*Work task*:
Can you return, word for word, the lines of the data running from the line that contains "[A Categorization of" through the line that contains "Anecdotal report from", with both of those lines included?
(Beginning of Input for this task)
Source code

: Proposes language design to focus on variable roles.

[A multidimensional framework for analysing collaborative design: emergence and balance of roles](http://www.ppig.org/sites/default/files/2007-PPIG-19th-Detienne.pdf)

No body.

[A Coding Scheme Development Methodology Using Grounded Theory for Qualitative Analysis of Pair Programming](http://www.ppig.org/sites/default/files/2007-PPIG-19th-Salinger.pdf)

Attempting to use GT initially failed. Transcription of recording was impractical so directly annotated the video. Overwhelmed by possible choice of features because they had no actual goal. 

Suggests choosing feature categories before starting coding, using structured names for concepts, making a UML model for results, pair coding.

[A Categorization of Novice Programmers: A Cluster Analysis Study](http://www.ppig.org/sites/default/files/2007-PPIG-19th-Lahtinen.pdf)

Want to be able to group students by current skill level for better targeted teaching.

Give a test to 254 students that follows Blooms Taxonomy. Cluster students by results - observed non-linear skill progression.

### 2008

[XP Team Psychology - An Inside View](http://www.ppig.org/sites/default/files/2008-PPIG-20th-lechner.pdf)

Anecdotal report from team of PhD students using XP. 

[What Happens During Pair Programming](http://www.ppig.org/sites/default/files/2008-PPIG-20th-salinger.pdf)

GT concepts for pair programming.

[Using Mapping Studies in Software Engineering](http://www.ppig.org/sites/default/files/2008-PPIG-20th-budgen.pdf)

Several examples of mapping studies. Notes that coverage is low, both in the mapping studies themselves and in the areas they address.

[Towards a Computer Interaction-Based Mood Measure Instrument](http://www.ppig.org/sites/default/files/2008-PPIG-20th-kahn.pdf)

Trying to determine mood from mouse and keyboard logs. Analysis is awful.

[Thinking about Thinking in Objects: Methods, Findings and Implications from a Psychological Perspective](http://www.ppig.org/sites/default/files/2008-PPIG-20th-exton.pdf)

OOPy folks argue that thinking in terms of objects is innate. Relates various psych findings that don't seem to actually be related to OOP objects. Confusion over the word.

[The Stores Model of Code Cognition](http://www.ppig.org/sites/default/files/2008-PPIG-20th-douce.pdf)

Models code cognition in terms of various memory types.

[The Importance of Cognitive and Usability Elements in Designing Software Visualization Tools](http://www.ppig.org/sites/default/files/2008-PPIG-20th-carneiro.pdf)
(End of Input for this task)
*Result below*:
[A Categorization of Novice Programmers: A Cluster Analysis Study](http://www.ppig.org/sites/default/files/2007-PPIG-19th-Lahtinen.pdf)

Want to be able to group students by current skill level for better targeted teaching.

Give a test to 254 students that follows Blooms Taxonomy. Cluster students by results - observed non-linear skill progression.

### 2008

[XP Team Psychology - An Inside View](http://www.ppig.org/sites/default/files/2008-PPIG-20th-lechner.pdf)

Anecdotal report from team of PhD students using XP. 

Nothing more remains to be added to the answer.